● Page text:
Fortunately the present day material isn’t bad, it’s just not having the same punch as the other storyline. Luke Cage dominates this issue as he tracks down escaped criminals from the prison known as the Raft, while Songbird works with members of the Federal Advisory Committee to Thunderbolts and gives them a piece of her mind on their meddling. It’s the latter that provides most of the entertainment this go-round; she points out how their decisions were what destabilized the team above anything else, and it’s fun to see Songbird (always a favorite from the original team) get to not just speak her mind but be right as well.

Luke Cage’s part of the issue? Well, it’s hard to pull off an extended hallucination story, and that’s what we get. The lead-up to that scene is OK, but his rounding up B-grade villains isn’t as exciting as it might sound, and feels almost like a bit of stalling on some level. And once Cage goes up against Mr. Fear, well, I understand that we’re seeing Cage’s fears come to life, but it’s just not that compelling a story. Cage isn’t the reason that I read “Thunderbolts” and I’m fairly certain that I’m not the only one who feels that way.

Matthew Southworth’s art is a lot of fun, though. Cage in a cowboy hat is worth a few chuckles, and Songbird has a wonderfully narrow-eyed look that she gives the members of F.A.C.T. as they show up. I’m not used to Southworth drawing superheroes, but they’re not bad. More importantly, Jeff Parker gives Southworth some nicely creepy moments in Cage’s hallucination (especially the appearance of Ghost) that suits Southworth’s style perfectly. The characters all look quite lifelike, and those winter scenes might even make you shiver a bit.

“Thunderbolts” #168 feels like a bit of set-up for later stories, but right now it’s not as much fun as what we’ve been getting with the other half of the cast. Fortunately, I suspect their spotlight is just right back around the corner. Not the best issue to jump in on, although Southworth fans will definitely want to take a look. Still, even a below-average issue of “Thunderbolts” these days isn’t a bad comic, and I’ll definitely be back for future issues.

● Data provided:
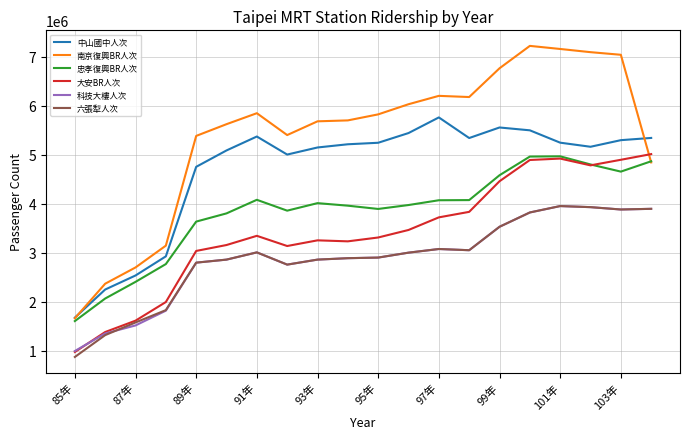

What is the average value of the 南京復興BR人次 series?

5390750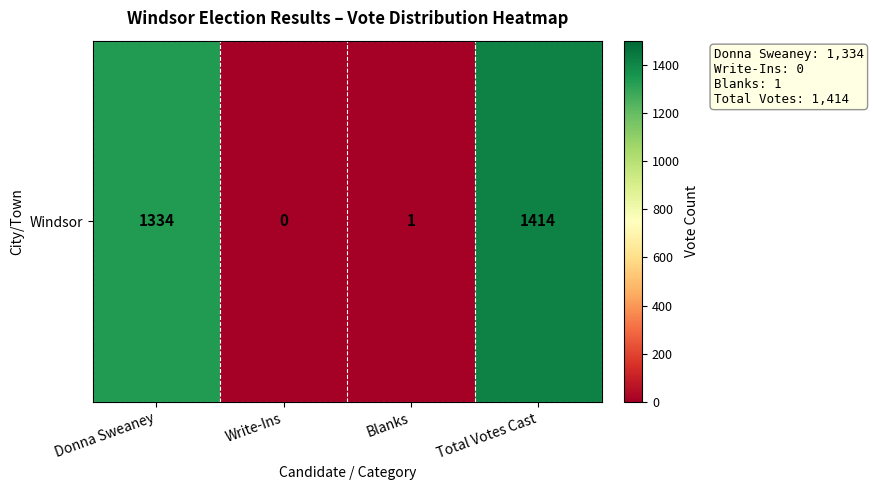

Reading left to right, extract all data points from this chart.

1334	0	1	1414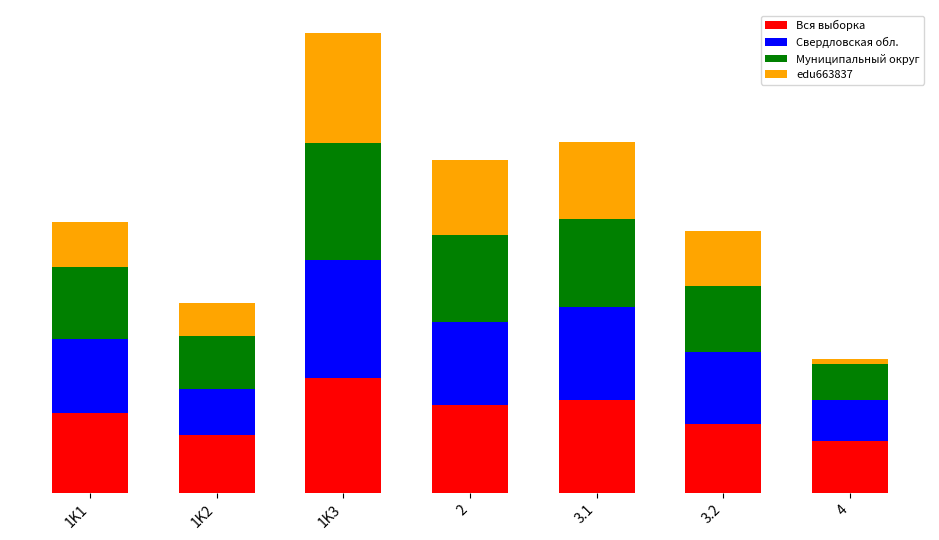

At which label is Муниципальный округ closest to 61?

1K1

● Problems to work on:
A. Answer these questions from the Thunderbolts review:
(i) From which prison did the criminals Luke Cage tracks down escape?
(ii) Which villain does Cage go up against?
(iii) What issue number of "Thunderbolts" is reviewed?
B. In the Thunderbolts review, reproduce the passage starting with "Fortunately the present" and going on through "right as well.".

● Results of the exercise:
A.
(i) The Raft
(ii) Mr. Fear
(iii) #168

B.
Fortunately the present day material isn’t bad, it’s just not having the same punch as the other storyline. Luke Cage dominates this issue as he tracks down escaped criminals from the prison known as the Raft, while Songbird works with members of the Federal Advisory Committee to Thunderbolts and gives them a piece of her mind on their meddling. It’s the latter that provides most of the entertainment this go-round; she points out how their decisions were what destabilized the team above anything else, and it’s fun to see Songbird (always a favorite from the original team) get to not just speak her mind but be right as well.